Exercise requirements →
In the biography of Herminio Portell Vilá, what years did he serve as Latin American Radio Editor for the American Security Council?

Document passage →
- Born: 1901 Cárdenas, Cuba
- Died: 1992 (aged 90–91) Miami, Florida
- Education: University of Havana
- Occupation: Writer

= Herminio Portell Vilá =

Cuban writer and scholar

Herminio Portell Vilá (1901-1992) was a Cuban writer and scholar.

==Biography==
Herminio Portell Vilá was born in Cárdenas, Cuba, in 1901 and died in Miami, Florida, in 1992. He earned a law degree at the University of Havana in 1927 and a degree in philosophy in 1934. He was a Guggenheim fellow from 1931–1933. He was professor of history and military history in Cuba, and during the 1930s he was a visiting professor at the University of California, Los Angeles; University of Florida; and at Black Mountain College. He also gave lectures at the University of Chicago, George Washington University, the National War College, the Inter-American Defense College, the U.S. Army War College, and the Foreign Service Institute in Washington D.C. Portell Vilá also served as the Latin American Radio Editor for the American Security Council (1967–1982) and writer/editor for The Voice of America and Radio Free Americas, which broadcasts information services to Latin America. As a writer, he wrote more than twenty books about Cuban history and published articles for several magazines such as Bohemia Libre. Even into his late eighties, Portell Vilá was participating in two daily radio programs on international affairs, publishing articles, and giving lectures around the country.

==Works or publications==
- Portell Vilá, Herminio. "Bolívar y el panamericanismo"
- Portell Vilá, Herminio. "Céspedes, el padre de la patria cubana"
- Portell Vilá, Herminio. "Clara Barton, Protector of the Cuban "Reconcentrados""
- Portell Vilá, Herminio. "Cuba y la conferencia de Motevideo"
- Portell Vilá, Herminio. "El "new deal" norteamericano"
- Portell Vilá, Herminio. "El comandante Cazimajou, glorioso inválido del ejército libertador."

Data excerpts →

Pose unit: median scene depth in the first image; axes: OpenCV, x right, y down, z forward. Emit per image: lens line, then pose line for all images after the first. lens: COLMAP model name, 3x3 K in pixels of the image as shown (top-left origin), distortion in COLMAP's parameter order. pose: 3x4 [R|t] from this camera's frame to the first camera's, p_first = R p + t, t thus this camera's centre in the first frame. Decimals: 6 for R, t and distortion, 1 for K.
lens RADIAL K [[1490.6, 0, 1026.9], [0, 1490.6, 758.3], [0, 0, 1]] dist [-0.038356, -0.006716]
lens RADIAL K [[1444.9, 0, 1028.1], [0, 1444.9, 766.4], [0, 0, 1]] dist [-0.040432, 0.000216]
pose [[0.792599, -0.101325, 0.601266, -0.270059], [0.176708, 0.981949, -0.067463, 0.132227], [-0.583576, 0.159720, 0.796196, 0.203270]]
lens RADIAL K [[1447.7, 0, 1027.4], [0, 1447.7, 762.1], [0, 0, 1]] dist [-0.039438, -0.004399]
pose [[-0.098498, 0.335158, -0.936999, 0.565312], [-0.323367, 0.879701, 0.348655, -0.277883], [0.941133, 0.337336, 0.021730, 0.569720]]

==

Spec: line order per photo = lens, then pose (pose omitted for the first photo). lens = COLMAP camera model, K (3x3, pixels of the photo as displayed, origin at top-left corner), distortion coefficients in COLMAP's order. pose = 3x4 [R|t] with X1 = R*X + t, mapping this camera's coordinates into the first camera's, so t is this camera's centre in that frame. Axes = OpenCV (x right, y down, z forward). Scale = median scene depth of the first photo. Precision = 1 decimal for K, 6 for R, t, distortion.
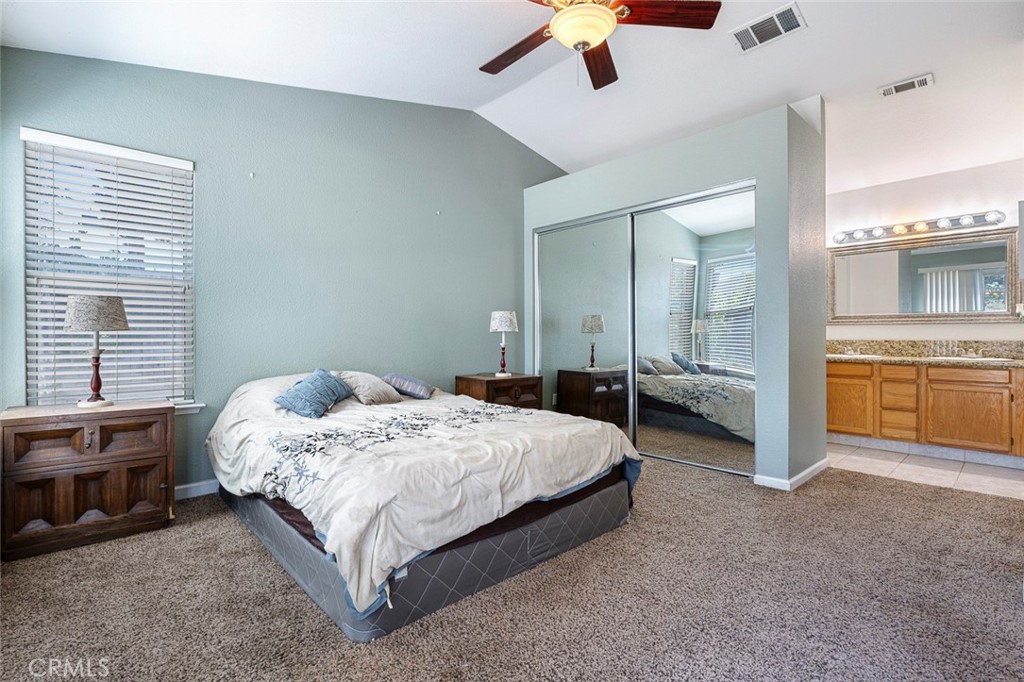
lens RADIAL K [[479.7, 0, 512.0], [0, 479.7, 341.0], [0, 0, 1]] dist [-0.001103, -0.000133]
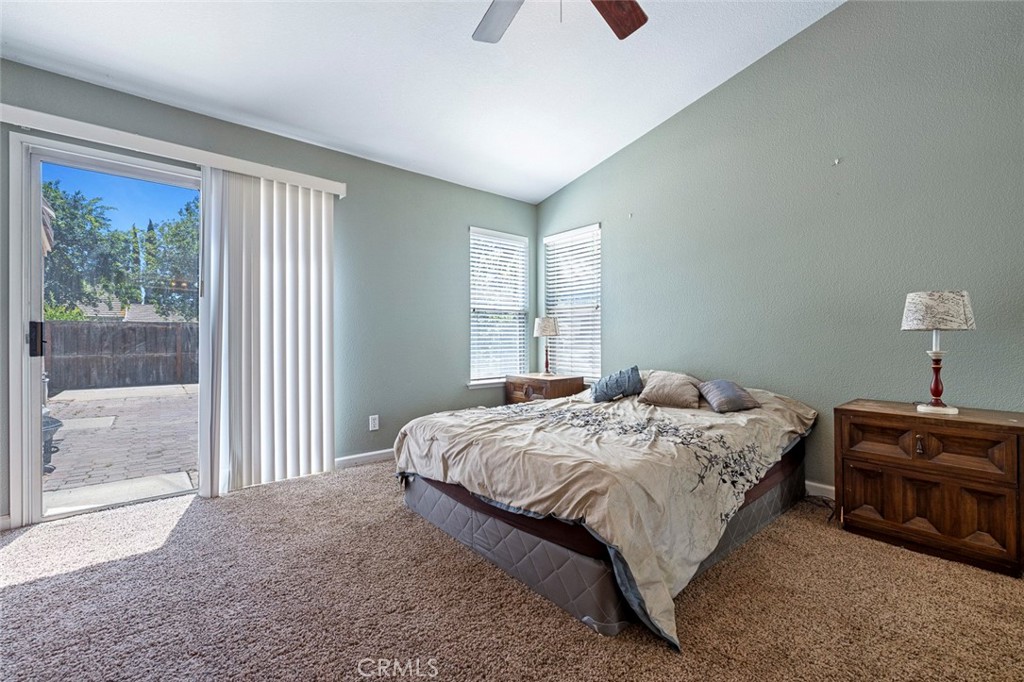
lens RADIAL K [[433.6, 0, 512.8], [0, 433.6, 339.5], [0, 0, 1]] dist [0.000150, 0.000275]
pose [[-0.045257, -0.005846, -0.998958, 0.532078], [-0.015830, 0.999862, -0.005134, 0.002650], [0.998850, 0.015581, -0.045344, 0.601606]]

---

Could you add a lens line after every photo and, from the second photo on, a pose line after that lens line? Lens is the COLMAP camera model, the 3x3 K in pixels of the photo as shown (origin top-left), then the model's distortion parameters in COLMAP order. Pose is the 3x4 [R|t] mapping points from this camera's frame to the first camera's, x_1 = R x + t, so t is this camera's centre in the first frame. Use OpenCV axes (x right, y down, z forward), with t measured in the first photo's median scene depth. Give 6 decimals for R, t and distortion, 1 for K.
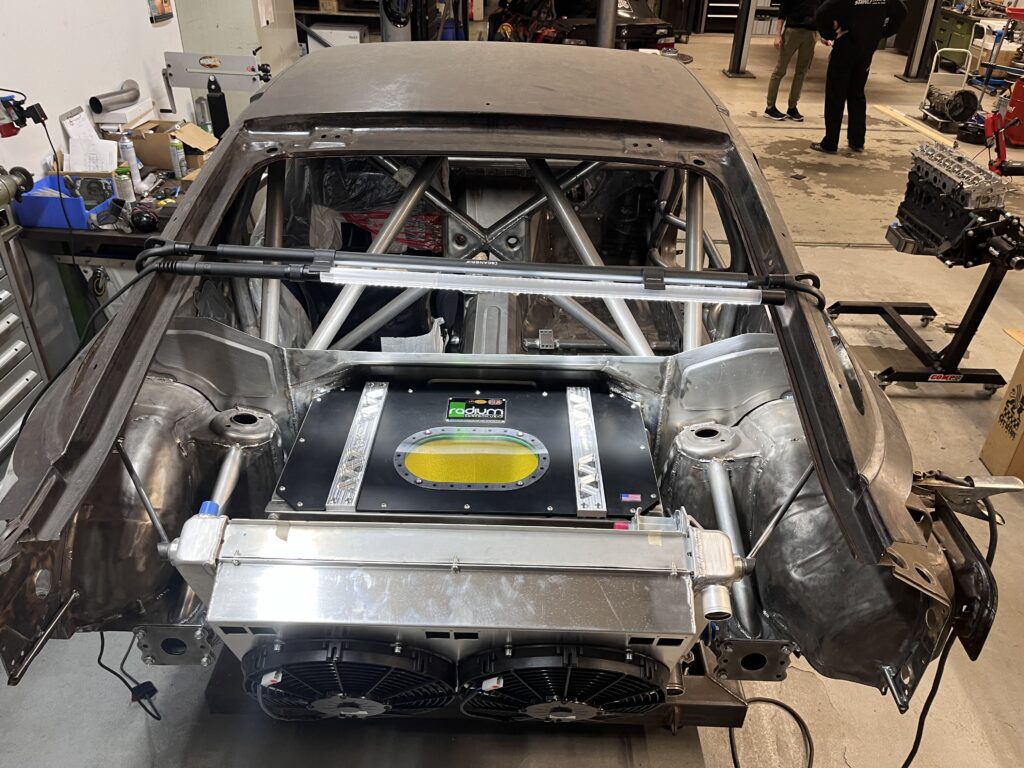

Completed task →
1967–1982